**Available records**
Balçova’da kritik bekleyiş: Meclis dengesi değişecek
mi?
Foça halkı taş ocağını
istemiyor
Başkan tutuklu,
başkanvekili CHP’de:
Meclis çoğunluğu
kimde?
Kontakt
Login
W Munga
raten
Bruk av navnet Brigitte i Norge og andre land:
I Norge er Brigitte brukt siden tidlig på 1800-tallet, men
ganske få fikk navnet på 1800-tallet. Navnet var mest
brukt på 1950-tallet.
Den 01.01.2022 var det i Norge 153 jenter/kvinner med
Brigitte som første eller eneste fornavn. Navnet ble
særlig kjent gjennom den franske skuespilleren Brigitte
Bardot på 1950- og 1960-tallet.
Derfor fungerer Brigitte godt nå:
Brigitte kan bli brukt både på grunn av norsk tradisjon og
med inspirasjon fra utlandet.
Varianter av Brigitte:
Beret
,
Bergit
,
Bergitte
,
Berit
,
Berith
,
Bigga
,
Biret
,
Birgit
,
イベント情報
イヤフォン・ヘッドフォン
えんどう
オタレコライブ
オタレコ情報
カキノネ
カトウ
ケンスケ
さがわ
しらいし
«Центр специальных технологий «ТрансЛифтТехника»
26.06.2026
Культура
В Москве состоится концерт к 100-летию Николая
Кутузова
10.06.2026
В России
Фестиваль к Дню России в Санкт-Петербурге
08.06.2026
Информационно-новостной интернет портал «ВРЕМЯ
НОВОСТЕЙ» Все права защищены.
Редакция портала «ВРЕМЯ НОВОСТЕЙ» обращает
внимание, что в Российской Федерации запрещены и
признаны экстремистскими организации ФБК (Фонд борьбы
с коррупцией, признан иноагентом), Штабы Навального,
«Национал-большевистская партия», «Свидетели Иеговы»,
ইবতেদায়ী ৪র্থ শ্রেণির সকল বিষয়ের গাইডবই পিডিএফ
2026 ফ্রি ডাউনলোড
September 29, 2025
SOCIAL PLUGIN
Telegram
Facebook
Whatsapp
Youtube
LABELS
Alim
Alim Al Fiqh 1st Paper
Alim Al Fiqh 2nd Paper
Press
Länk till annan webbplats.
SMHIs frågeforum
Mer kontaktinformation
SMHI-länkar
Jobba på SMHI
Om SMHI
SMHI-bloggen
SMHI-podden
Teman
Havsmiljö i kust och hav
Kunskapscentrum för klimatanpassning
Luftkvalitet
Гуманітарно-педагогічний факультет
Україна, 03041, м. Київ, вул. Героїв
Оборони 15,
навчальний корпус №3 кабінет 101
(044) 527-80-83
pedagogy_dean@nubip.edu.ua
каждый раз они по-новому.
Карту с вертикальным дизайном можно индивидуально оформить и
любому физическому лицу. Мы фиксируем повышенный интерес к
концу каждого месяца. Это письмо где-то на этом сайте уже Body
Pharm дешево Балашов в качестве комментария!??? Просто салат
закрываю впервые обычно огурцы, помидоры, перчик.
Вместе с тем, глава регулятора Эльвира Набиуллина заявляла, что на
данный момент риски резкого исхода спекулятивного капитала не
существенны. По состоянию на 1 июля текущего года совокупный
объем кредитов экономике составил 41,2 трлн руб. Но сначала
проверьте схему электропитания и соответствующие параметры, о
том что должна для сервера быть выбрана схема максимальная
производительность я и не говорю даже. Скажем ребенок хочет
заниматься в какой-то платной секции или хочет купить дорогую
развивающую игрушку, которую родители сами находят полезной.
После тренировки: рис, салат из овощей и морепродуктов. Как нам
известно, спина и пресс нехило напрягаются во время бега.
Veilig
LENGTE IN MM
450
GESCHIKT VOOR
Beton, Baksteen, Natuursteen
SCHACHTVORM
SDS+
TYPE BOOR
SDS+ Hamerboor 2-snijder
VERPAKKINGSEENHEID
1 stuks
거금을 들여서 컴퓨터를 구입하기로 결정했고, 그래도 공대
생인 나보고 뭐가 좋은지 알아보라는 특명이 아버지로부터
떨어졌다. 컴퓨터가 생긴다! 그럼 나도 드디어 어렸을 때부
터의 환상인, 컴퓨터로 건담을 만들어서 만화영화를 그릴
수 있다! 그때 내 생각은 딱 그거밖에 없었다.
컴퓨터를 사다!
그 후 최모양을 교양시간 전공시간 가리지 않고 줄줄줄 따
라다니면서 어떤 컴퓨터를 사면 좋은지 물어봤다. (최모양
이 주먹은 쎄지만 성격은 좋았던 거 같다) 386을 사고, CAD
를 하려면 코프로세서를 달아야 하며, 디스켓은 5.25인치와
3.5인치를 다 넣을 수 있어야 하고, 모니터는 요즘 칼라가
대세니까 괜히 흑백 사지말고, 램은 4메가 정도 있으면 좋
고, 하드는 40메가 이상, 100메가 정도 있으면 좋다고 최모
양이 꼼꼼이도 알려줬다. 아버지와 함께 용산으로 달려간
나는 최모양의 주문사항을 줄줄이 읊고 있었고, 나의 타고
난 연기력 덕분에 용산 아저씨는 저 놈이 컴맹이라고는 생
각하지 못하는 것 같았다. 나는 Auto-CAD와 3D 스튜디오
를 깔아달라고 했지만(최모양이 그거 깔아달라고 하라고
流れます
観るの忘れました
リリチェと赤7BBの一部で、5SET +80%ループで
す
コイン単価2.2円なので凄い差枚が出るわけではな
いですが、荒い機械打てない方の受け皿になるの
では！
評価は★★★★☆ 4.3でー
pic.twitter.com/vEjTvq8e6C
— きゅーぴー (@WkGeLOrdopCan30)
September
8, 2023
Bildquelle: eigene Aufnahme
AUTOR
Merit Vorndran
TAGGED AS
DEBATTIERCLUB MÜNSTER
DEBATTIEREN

**Activity**
The material should be transcribed exactly, every line included.

**Written response**
Balçova’da kritik bekleyiş: Meclis dengesi değişecek
mi?
Foça halkı taş ocağını
istemiyor
Başkan tutuklu,
başkanvekili CHP’de:
Meclis çoğunluğu
kimde?
Kontakt
Login
W Munga
raten
Bruk av navnet Brigitte i Norge og andre land:
I Norge er Brigitte brukt siden tidlig på 1800-tallet, men
ganske få fikk navnet på 1800-tallet. Navnet var mest
brukt på 1950-tallet.
Den 01.01.2022 var det i Norge 153 jenter/kvinner med
Brigitte som første eller eneste fornavn. Navnet ble
særlig kjent gjennom den franske skuespilleren Brigitte
Bardot på 1950- og 1960-tallet.
Derfor fungerer Brigitte godt nå:
Brigitte kan bli brukt både på grunn av norsk tradisjon og
med inspirasjon fra utlandet.
Varianter av Brigitte:
Beret
,
Bergit
,
Bergitte
,
Berit
,
Berith
,
Bigga
,
Biret
,
Birgit
,
イベント情報
イヤフォン・ヘッドフォン
えんどう
オタレコライブ
オタレコ情報
カキノネ
カトウ
ケンスケ
さがわ
しらいし
«Центр специальных технологий «ТрансЛифтТехника»
26.06.2026
Культура
В Москве состоится концерт к 100-летию Николая
Кутузова
10.06.2026
В России
Фестиваль к Дню России в Санкт-Петербурге
08.06.2026
Информационно-новостной интернет портал «ВРЕМЯ
НОВОСТЕЙ» Все права защищены.
Редакция портала «ВРЕМЯ НОВОСТЕЙ» обращает
внимание, что в Российской Федерации запрещены и
признаны экстремистскими организации ФБК (Фонд борьбы
с коррупцией, признан иноагентом), Штабы Навального,
«Национал-большевистская партия», «Свидетели Иеговы»,
ইবতেদায়ী ৪র্থ শ্রেণির সকল বিষয়ের গাইডবই পিডিএফ
2026 ফ্রি ডাউনলোড
September 29, 2025
SOCIAL PLUGIN
Telegram
Facebook
Whatsapp
Youtube
LABELS
Alim
Alim Al Fiqh 1st Paper
Alim Al Fiqh 2nd Paper
Press
Länk till annan webbplats.
SMHIs frågeforum
Mer kontaktinformation
SMHI-länkar
Jobba på SMHI
Om SMHI
SMHI-bloggen
SMHI-podden
Teman
Havsmiljö i kust och hav
Kunskapscentrum för klimatanpassning
Luftkvalitet
Гуманітарно-педагогічний факультет
Україна, 03041, м. Київ, вул. Героїв
Оборони 15,
навчальний корпус №3 кабінет 101
(044) 527-80-83
pedagogy_dean@nubip.edu.ua
каждый раз они по-новому.
Карту с вертикальным дизайном можно индивидуально оформить и
любому физическому лицу. Мы фиксируем повышенный интерес к
концу каждого месяца. Это письмо где-то на этом сайте уже Body
Pharm дешево Балашов в качестве комментария!??? Просто салат
закрываю впервые обычно огурцы, помидоры, перчик.
Вместе с тем, глава регулятора Эльвира Набиуллина заявляла, что на
данный момент риски резкого исхода спекулятивного капитала не
существенны. По состоянию на 1 июля текущего года совокупный
объем кредитов экономике составил 41,2 трлн руб. Но сначала
проверьте схему электропитания и соответствующие параметры, о
том что должна для сервера быть выбрана схема максимальная
производительность я и не говорю даже. Скажем ребенок хочет
заниматься в какой-то платной секции или хочет купить дорогую
развивающую игрушку, которую родители сами находят полезной.
После тренировки: рис, салат из овощей и морепродуктов. Как нам
известно, спина и пресс нехило напрягаются во время бега.
Veilig
LENGTE IN MM
450
GESCHIKT VOOR
Beton, Baksteen, Natuursteen
SCHACHTVORM
SDS+
TYPE BOOR
SDS+ Hamerboor 2-snijder
VERPAKKINGSEENHEID
1 stuks
거금을 들여서 컴퓨터를 구입하기로 결정했고, 그래도 공대
생인 나보고 뭐가 좋은지 알아보라는 특명이 아버지로부터
떨어졌다. 컴퓨터가 생긴다! 그럼 나도 드디어 어렸을 때부
터의 환상인, 컴퓨터로 건담을 만들어서 만화영화를 그릴
수 있다! 그때 내 생각은 딱 그거밖에 없었다.
컴퓨터를 사다!
그 후 최모양을 교양시간 전공시간 가리지 않고 줄줄줄 따
라다니면서 어떤 컴퓨터를 사면 좋은지 물어봤다. (최모양
이 주먹은 쎄지만 성격은 좋았던 거 같다) 386을 사고, CAD
를 하려면 코프로세서를 달아야 하며, 디스켓은 5.25인치와
3.5인치를 다 넣을 수 있어야 하고, 모니터는 요즘 칼라가
대세니까 괜히 흑백 사지말고, 램은 4메가 정도 있으면 좋
고, 하드는 40메가 이상, 100메가 정도 있으면 좋다고 최모
양이 꼼꼼이도 알려줬다. 아버지와 함께 용산으로 달려간
나는 최모양의 주문사항을 줄줄이 읊고 있었고, 나의 타고
난 연기력 덕분에 용산 아저씨는 저 놈이 컴맹이라고는 생
각하지 못하는 것 같았다. 나는 Auto-CAD와 3D 스튜디오
를 깔아달라고 했지만(최모양이 그거 깔아달라고 하라고
流れます
観るの忘れました
リリチェと赤7BBの一部で、5SET +80%ループで
す
コイン単価2.2円なので凄い差枚が出るわけではな
いですが、荒い機械打てない方の受け皿になるの
では！
評価は★★★★☆ 4.3でー
pic.twitter.com/vEjTvq8e6C
— きゅーぴー (@WkGeLOrdopCan30)
September
8, 2023
Bildquelle: eigene Aufnahme
AUTOR
Merit Vorndran
TAGGED AS
DEBATTIERCLUB MÜNSTER
DEBATTIEREN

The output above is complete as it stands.